Barnier and his team “have been working since the summer on changing the language of its backstop to ‘de-dramatise’ it and to show, says Brussels, that its proposal is practical - involving minimal customs checks - and not political at all”, reports BBC Europe editor Katya Adler.
But former Brexit secretary David Davis today dismissed suggestions that the EU would compromise over May’s Chequers plan. Davis told BBC Radio 4’s Today programme that Brussels was just offering “warm words” designed to prevent the British PM being overthrown. “They will want to make her life possible,” he said.
Irish PM Leo Varadkar appears to share that opinion, telling reporters in Dublin last night: “As things stand, we are planning for a situation in 2021 where there will need to be east-west checks and controls, though not between Northern Ireland and the Republic of Ireland.”
“Make no mistake then, all the noises from the EU27 are that they are not backing down,” concludes Politico’s Jack Blanchard.
“[May] is going to have to climb down on this,” a senior European figure told the news site. “Whatever she comes back with, I don’t see how you will call it Chequers.
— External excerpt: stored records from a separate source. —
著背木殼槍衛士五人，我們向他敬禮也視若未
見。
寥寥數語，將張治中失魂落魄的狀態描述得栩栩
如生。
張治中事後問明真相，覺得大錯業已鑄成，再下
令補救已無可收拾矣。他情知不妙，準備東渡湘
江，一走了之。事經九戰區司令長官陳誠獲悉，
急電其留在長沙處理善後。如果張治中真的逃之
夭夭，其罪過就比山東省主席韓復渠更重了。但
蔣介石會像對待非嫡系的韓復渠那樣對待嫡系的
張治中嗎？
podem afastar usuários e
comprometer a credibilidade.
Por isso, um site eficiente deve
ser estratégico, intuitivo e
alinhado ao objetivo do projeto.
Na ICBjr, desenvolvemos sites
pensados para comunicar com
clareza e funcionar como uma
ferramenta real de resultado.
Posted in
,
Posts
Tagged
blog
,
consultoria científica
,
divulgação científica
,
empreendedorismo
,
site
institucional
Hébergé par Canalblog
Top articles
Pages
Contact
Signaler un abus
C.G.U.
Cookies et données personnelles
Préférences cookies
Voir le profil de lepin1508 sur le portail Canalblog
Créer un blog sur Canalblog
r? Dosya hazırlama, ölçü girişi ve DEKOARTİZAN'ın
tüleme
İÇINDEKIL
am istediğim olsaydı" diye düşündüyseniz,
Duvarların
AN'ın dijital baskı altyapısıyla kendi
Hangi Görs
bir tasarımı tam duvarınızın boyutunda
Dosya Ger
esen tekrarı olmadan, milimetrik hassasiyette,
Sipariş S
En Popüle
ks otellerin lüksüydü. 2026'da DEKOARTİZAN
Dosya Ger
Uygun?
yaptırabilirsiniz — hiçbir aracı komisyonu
It is not going to look much like Chequers.”
Barnier will formally unveil the new backstop text next month, though the changes “may not be enough for the UK”, predicts The Times.
The newspaper says the EU27 are “likely” to use the October European Council summit to issue new negotiating directives to Barnier, ahead of the final scheduled summit, on 13 and 14 November, when both sides hope a deal will be agreed.